Question

How do you solve ${x^4} - 81 = 0$?

Answer 1

Hint: We will first use the identity given by ${a^2} - {b^2} = (a - b)(a + b)$, then we will get two quadratic equations and thus we can solve then individually to get the required roots.

Complete step-by-step answer:
We are given that we are required to solve ${x^4} - 81 = 0$.
We know that we have an identity given by the following expression:-
$ \Rightarrow {a^2} - {b^2} = (a - b)(a + b)$
Replacing a by ${x^2}$ and b by 9, we will then obtain the following equation:-
\[ \Rightarrow {\left( {{x^2}} \right)^2} - {9^2} = ({x^2} - 9)({x^2} + 9)\]
Simplifying the left hand side, we will then obtain the following equation:-
\[ \Rightarrow {x^4} - 81 = ({x^2} - 9)({x^2} + 9)\]
Putting this, we can write the given equation as the following:-
\[ \Rightarrow ({x^2} - 9)({x^2} + 9) = 0\]
This implies that either \[{x^2} - 9 = 0\] or \[{x^2} + 9 = 0\].
This implies that \[{x^2} = 9\] or \[{x^2} = - 9\].
This implies that \[x = \pm 3\] or \[x = \pm 3i\].

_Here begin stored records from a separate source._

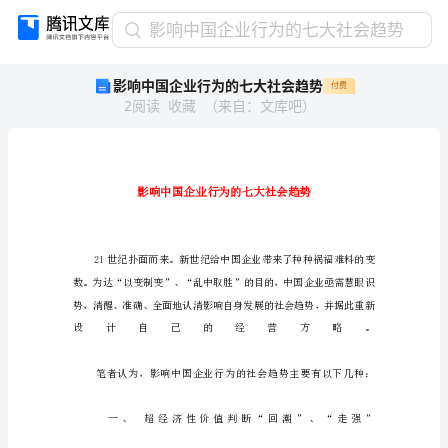
影
影响中国企业行为的七大社会趋势
响
影响中国企业行为的七大社会趋势
付费
中
2
阅读
收藏
（
来自
：
文库吧
）
国
企
业
行
为
的
七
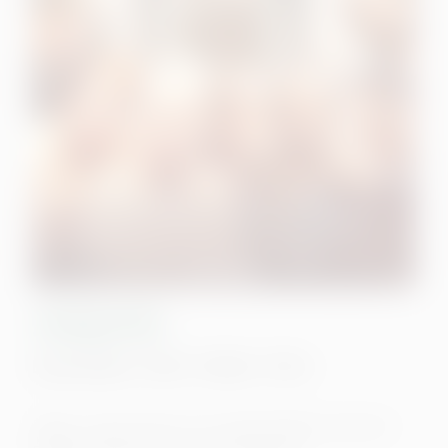
Zweigstelle
Deutschland • 2025 • 98 Min • FSK 6
Regie: Julius Grimm, mit: Sarah Mahita, David Ali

Thus we have the roots of the given equation ${x^4} - 81 = 0$ as 3, - 3, 3i and – 3i.

Note:
The students must note that after we got the product of two quadratics as the given expression, we have used a property named as “zero product property” which states that if we have: a.b = 0, then either a = 0 or b = 0 or both.
Using this, we obtained the roots of the given equations.
The students must note that the square of i is – 1.
The square of any real number can never be equal to any negative number. Therefore, when we got the square of x as – 9, then we got the imaginary roots that are 3i and – 3i.
The students must commit to memory the following formula:-
 ${a^2} - {b^2} = (a - b)(a + b)$
Zero Product Property: If a . b = 0, then either a = 0 or b = 0 or both.
The students, if confused about the roots of quadratics can also use the formula of quadratics if they are getting difficulty in finding the roots of the equations.